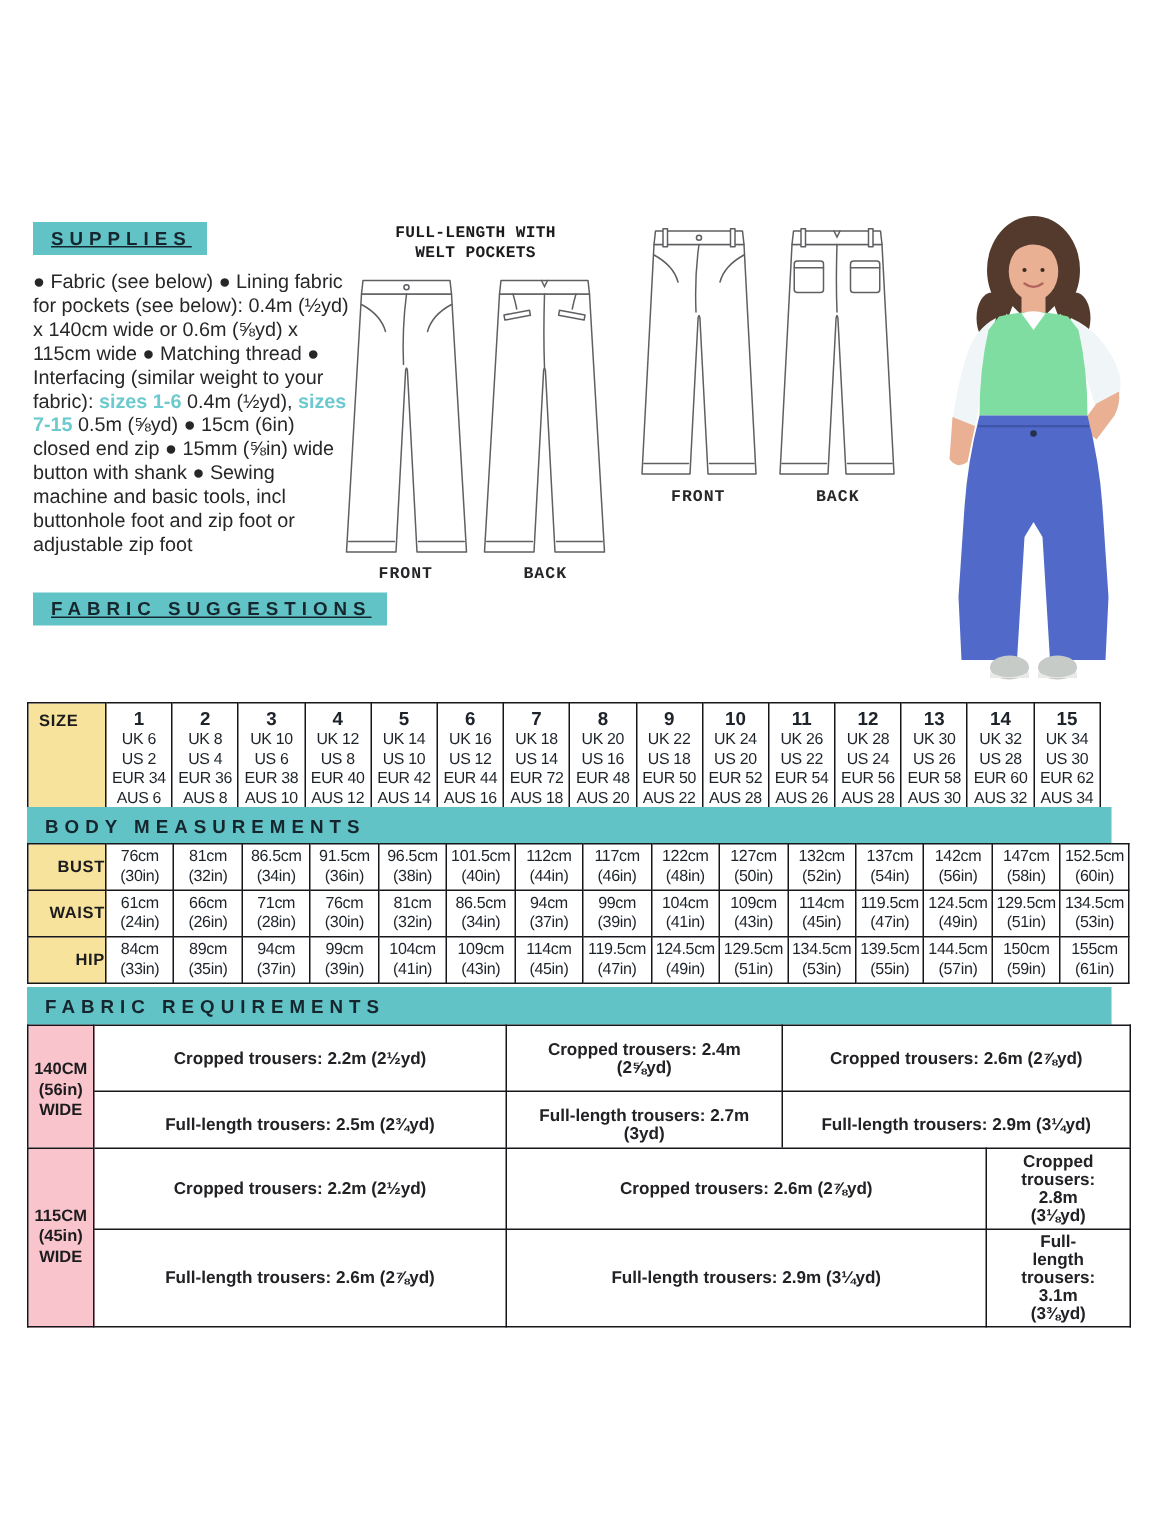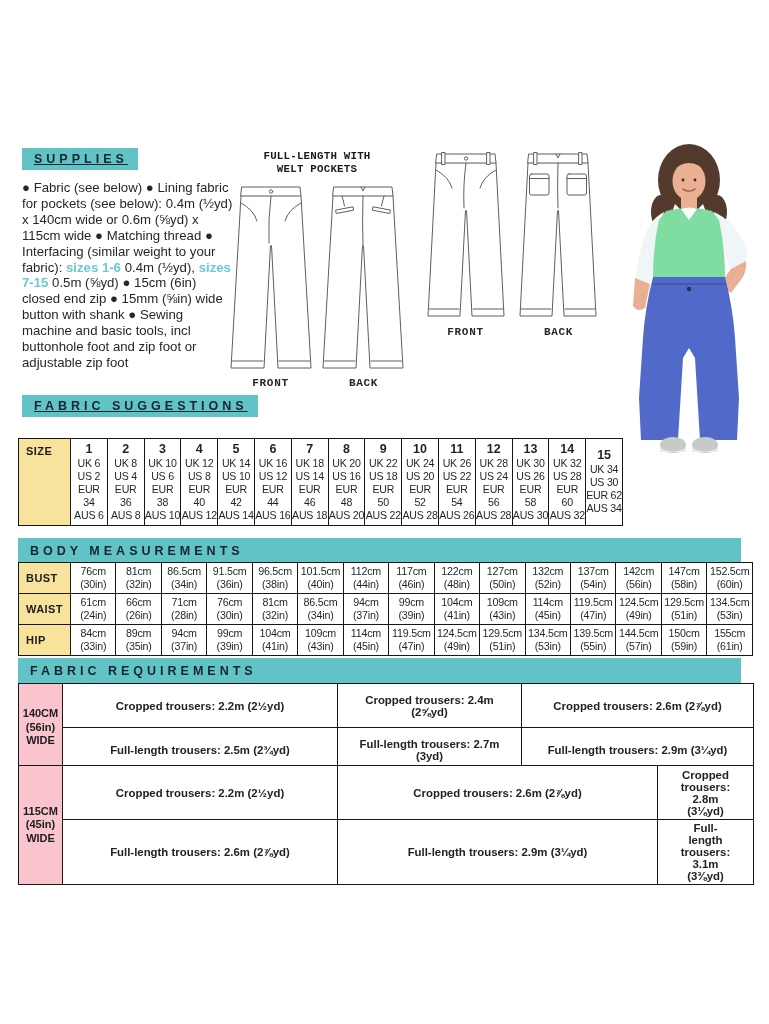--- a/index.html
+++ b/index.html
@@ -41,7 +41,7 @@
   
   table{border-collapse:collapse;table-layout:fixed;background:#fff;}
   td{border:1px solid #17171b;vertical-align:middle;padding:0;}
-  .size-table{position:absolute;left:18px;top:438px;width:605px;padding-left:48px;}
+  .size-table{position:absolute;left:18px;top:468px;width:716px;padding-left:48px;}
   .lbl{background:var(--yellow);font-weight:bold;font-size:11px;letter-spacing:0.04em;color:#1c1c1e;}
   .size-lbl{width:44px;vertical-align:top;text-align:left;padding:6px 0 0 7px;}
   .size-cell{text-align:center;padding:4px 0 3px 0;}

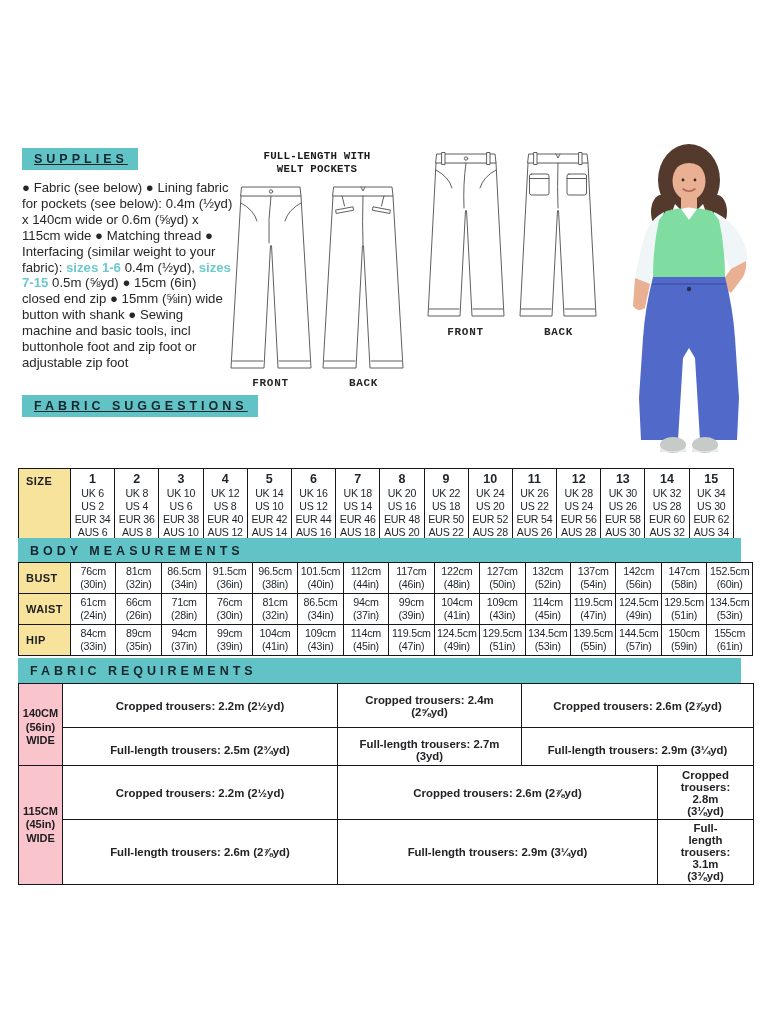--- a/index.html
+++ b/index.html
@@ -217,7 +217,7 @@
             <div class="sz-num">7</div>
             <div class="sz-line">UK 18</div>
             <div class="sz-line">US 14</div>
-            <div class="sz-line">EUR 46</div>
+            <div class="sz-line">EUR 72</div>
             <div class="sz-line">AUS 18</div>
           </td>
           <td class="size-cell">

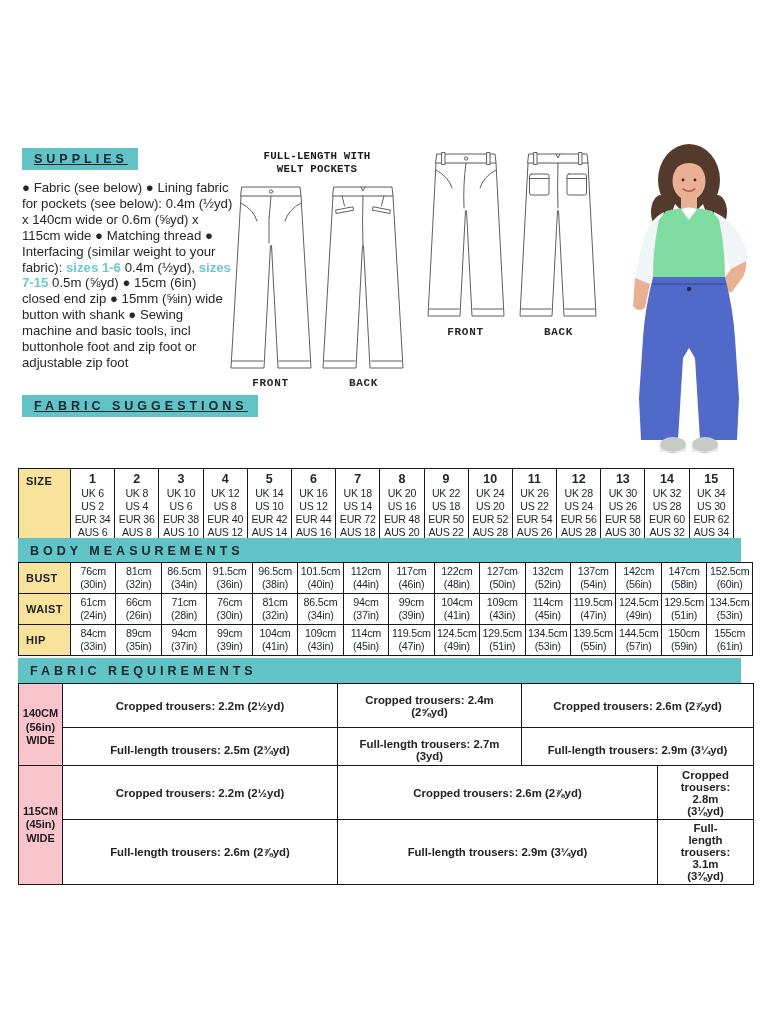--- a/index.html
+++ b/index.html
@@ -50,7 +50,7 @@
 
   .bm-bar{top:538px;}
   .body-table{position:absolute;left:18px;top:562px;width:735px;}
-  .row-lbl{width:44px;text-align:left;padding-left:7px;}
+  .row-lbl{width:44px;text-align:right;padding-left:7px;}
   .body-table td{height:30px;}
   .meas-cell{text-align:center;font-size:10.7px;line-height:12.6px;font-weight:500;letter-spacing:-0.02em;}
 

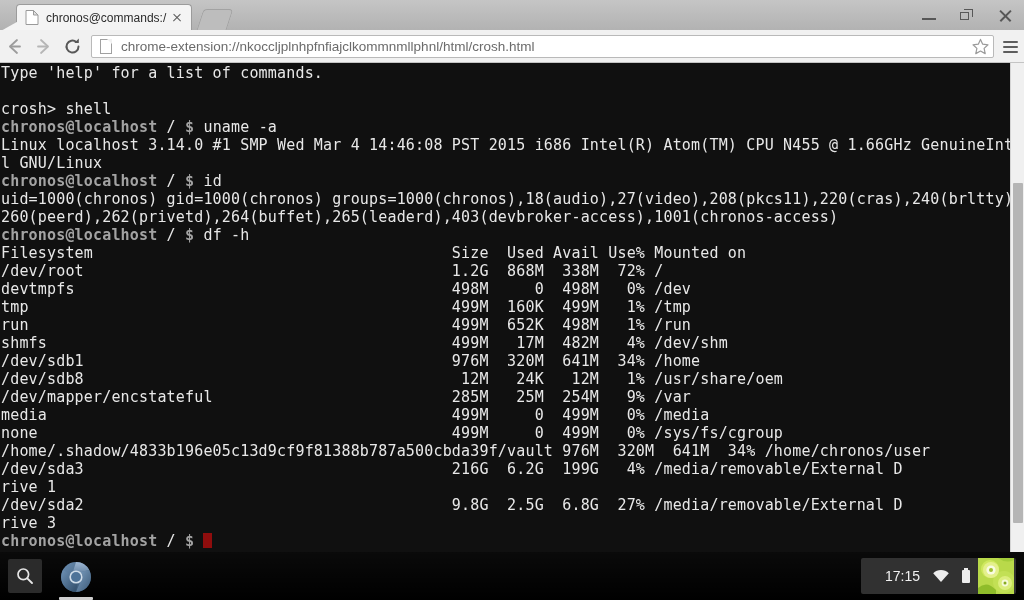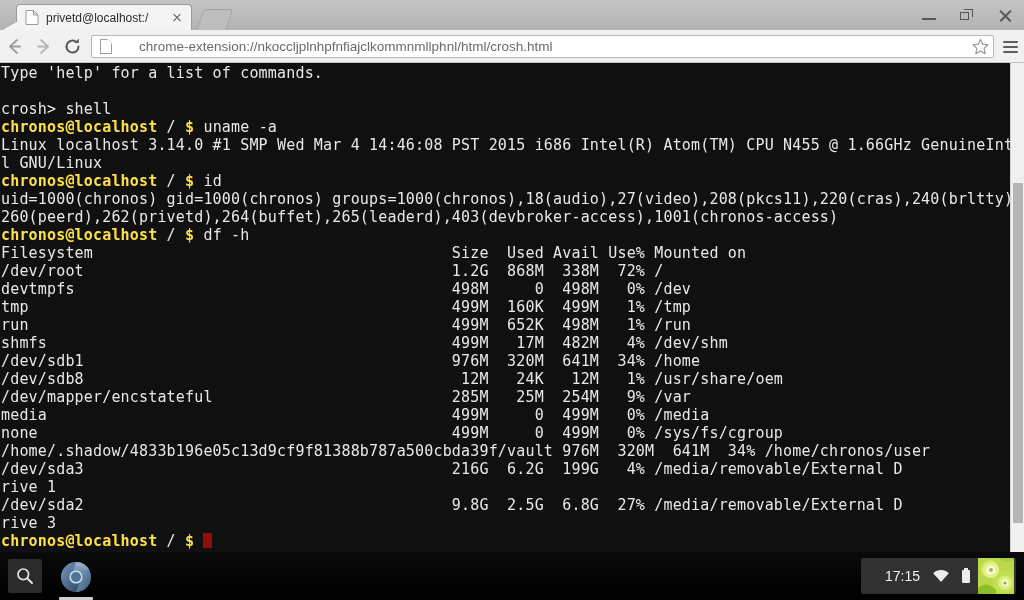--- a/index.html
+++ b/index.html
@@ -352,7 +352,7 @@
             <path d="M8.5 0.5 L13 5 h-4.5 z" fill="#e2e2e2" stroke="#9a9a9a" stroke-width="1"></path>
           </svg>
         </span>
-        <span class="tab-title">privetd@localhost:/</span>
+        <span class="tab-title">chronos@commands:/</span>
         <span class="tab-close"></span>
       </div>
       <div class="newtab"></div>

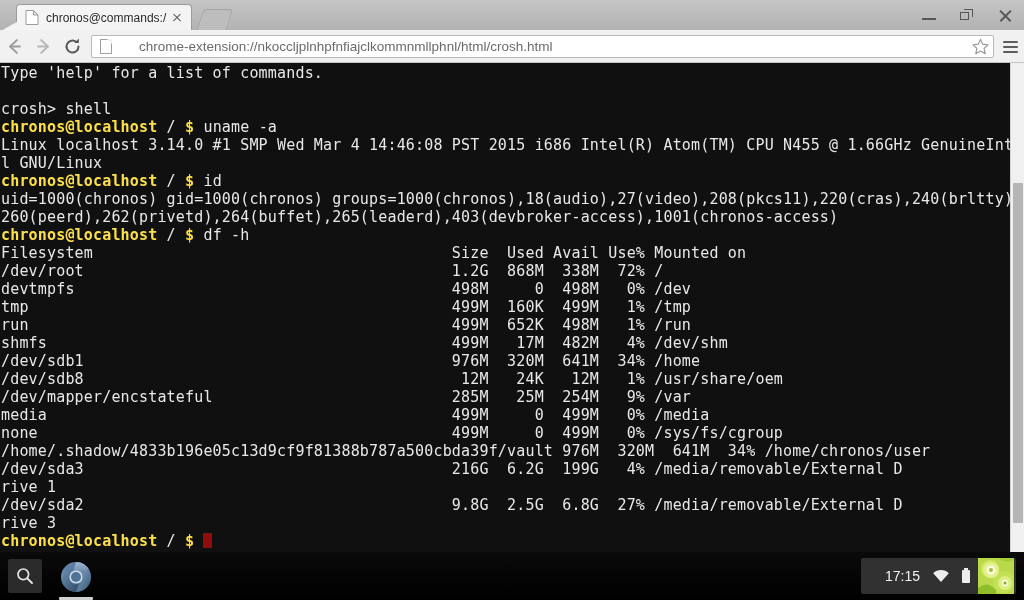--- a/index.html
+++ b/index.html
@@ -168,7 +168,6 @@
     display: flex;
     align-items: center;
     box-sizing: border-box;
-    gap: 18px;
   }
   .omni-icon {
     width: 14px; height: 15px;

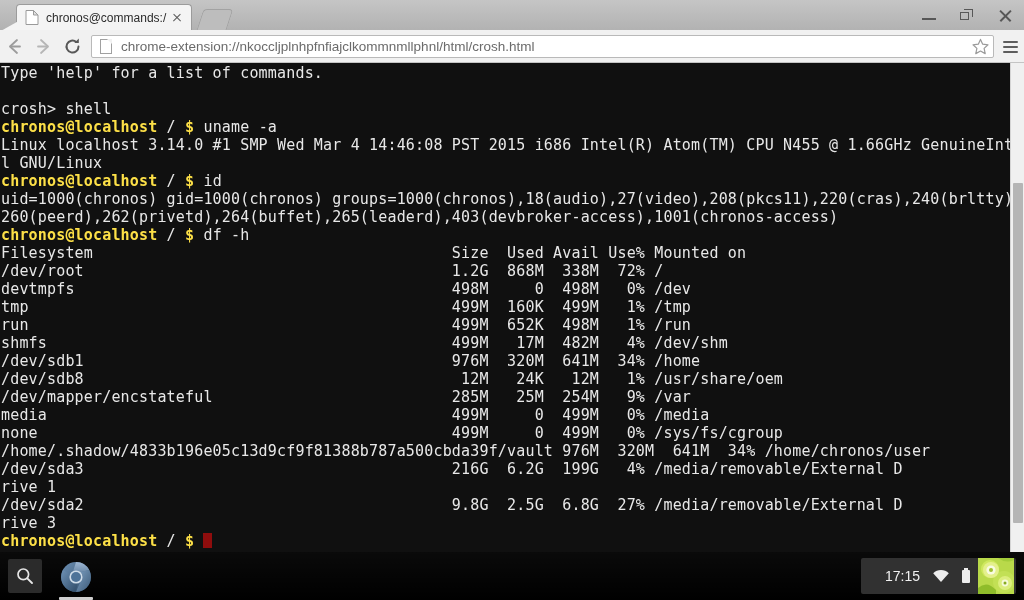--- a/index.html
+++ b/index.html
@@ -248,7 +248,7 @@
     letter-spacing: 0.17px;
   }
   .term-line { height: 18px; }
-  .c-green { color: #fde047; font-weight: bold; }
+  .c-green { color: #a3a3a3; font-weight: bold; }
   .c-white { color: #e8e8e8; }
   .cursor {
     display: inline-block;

□ □ □ □

Task requirements.
Reproduce the listing verbatim, and keep the pictures out of the copy.

Solution.
--- a/index.html
+++ b/index.html
@@ -41,7 +41,7 @@
   
   table{border-collapse:collapse;table-layout:fixed;background:#fff;}
   td{border:1px solid #17171b;vertical-align:middle;padding:0;}
-  .size-table{position:absolute;left:18px;top:438px;width:605px;padding-left:48px;}
+  .size-table{position:absolute;left:18px;top:468px;width:716px;padding-left:48px;}
   .lbl{background:var(--yellow);font-weight:bold;font-size:11px;letter-spacing:0.04em;color:#1c1c1e;}
   .size-lbl{width:44px;vertical-align:top;text-align:left;padding:6px 0 0 7px;}
   .size-cell{text-align:center;padding:4px 0 3px 0;}

--- a/index.html
+++ b/index.html
@@ -217,7 +217,7 @@
             <div class="sz-num">7</div>
             <div class="sz-line">UK 18</div>
             <div class="sz-line">US 14</div>
-            <div class="sz-line">EUR 46</div>
+            <div class="sz-line">EUR 72</div>
             <div class="sz-line">AUS 18</div>
           </td>
           <td class="size-cell">

--- a/index.html
+++ b/index.html
@@ -50,7 +50,7 @@
 
   .bm-bar{top:538px;}
   .body-table{position:absolute;left:18px;top:562px;width:735px;}
-  .row-lbl{width:44px;text-align:left;padding-left:7px;}
+  .row-lbl{width:44px;text-align:right;padding-left:7px;}
   .body-table td{height:30px;}
   .meas-cell{text-align:center;font-size:10.7px;line-height:12.6px;font-weight:500;letter-spacing:-0.02em;}
 

--- a/index.html
+++ b/index.html
@@ -352,7 +352,7 @@
             <path d="M8.5 0.5 L13 5 h-4.5 z" fill="#e2e2e2" stroke="#9a9a9a" stroke-width="1"></path>
           </svg>
         </span>
-        <span class="tab-title">privetd@localhost:/</span>
+        <span class="tab-title">chronos@commands:/</span>
         <span class="tab-close"></span>
       </div>
       <div class="newtab"></div>

--- a/index.html
+++ b/index.html
@@ -168,7 +168,6 @@
     display: flex;
     align-items: center;
     box-sizing: border-box;
-    gap: 18px;
   }
   .omni-icon {
     width: 14px; height: 15px;

--- a/index.html
+++ b/index.html
@@ -248,7 +248,7 @@
     letter-spacing: 0.17px;
   }
   .term-line { height: 18px; }
-  .c-green { color: #fde047; font-weight: bold; }
+  .c-green { color: #a3a3a3; font-weight: bold; }
   .c-white { color: #e8e8e8; }
   .cursor {
     display: inline-block;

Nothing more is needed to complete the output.